В серо-зеленых невыспавшихся глазах Одинцова мелькнула тень раздраженности и непонимания. Он похлопал себя по груди, хотел что-то сказать, но, очевидно передумав, махнул рукой и убежал.
Никита сокрушенно вздохнул, быстро переоделся и, получив парашют, отправился к стоянке своего самолета.
Алик, еще издали завидев фигуру друга, заорал:
— Мазур! Никита подошел.
— А где Баранов? — спросил он, не заметив среди присутствующих инструктора.
— Сережку повез, — сказал Алик. — Я, говорит, богомолец, сейчас из тебя дурь выбью.
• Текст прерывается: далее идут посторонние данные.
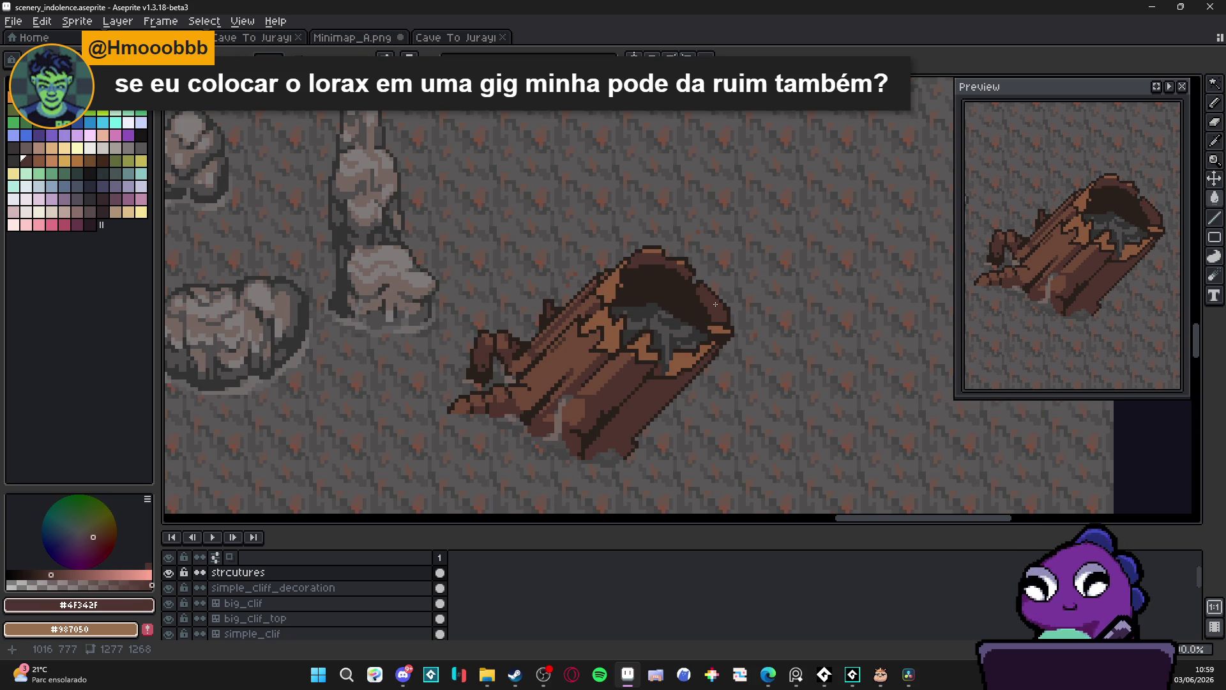
{"action": "scroll", "coordinate": [620, 312], "scroll_direction": "up", "scroll_amount": 2}
{"action": "left_click", "coordinate": [541, 449], "text": "alt"}
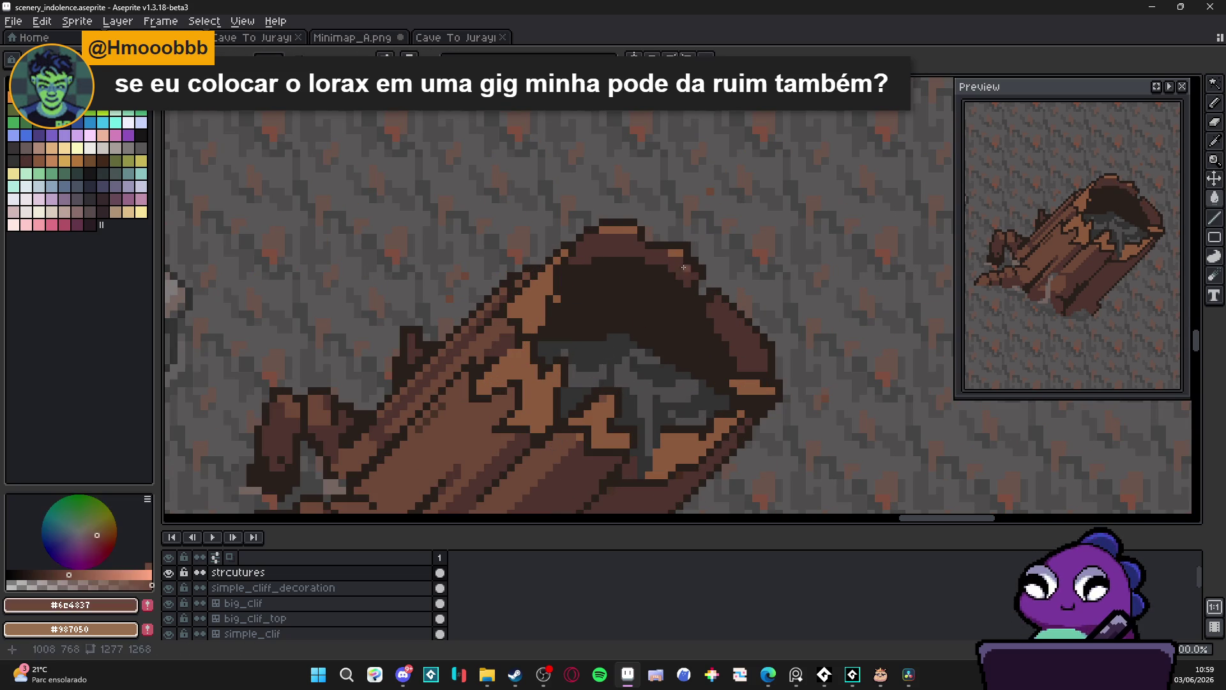
{"action": "scroll", "coordinate": [667, 249], "scroll_direction": "up", "scroll_amount": 1}
{"action": "left_click_drag", "start_coordinate": [607, 229], "coordinate": [571, 224]}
Вот и выбивает. — Он взглянул на часы. — Уже двадцать минут выколачивает.
— Опять правой рукой к левому уху тянулся?
— А левой к правому, — подтвердил Миша. — Истинный христианин.
О случае, когда Бойцов перепутал на тренажере руки, вскоре все забыли. Все, кроме самого Сережки. Что он левша, Бойцов скрывал самым тщательным образом. Но каких трудов ему это стоило, знал только он один. Ему пришлось заново учиться писать, чертить, рисовать, играть в волейбол и даже боксировать. Его левая — главный козырь хозяина — была тем рычагом, которым он не раз укладывал своих соперников на ринге.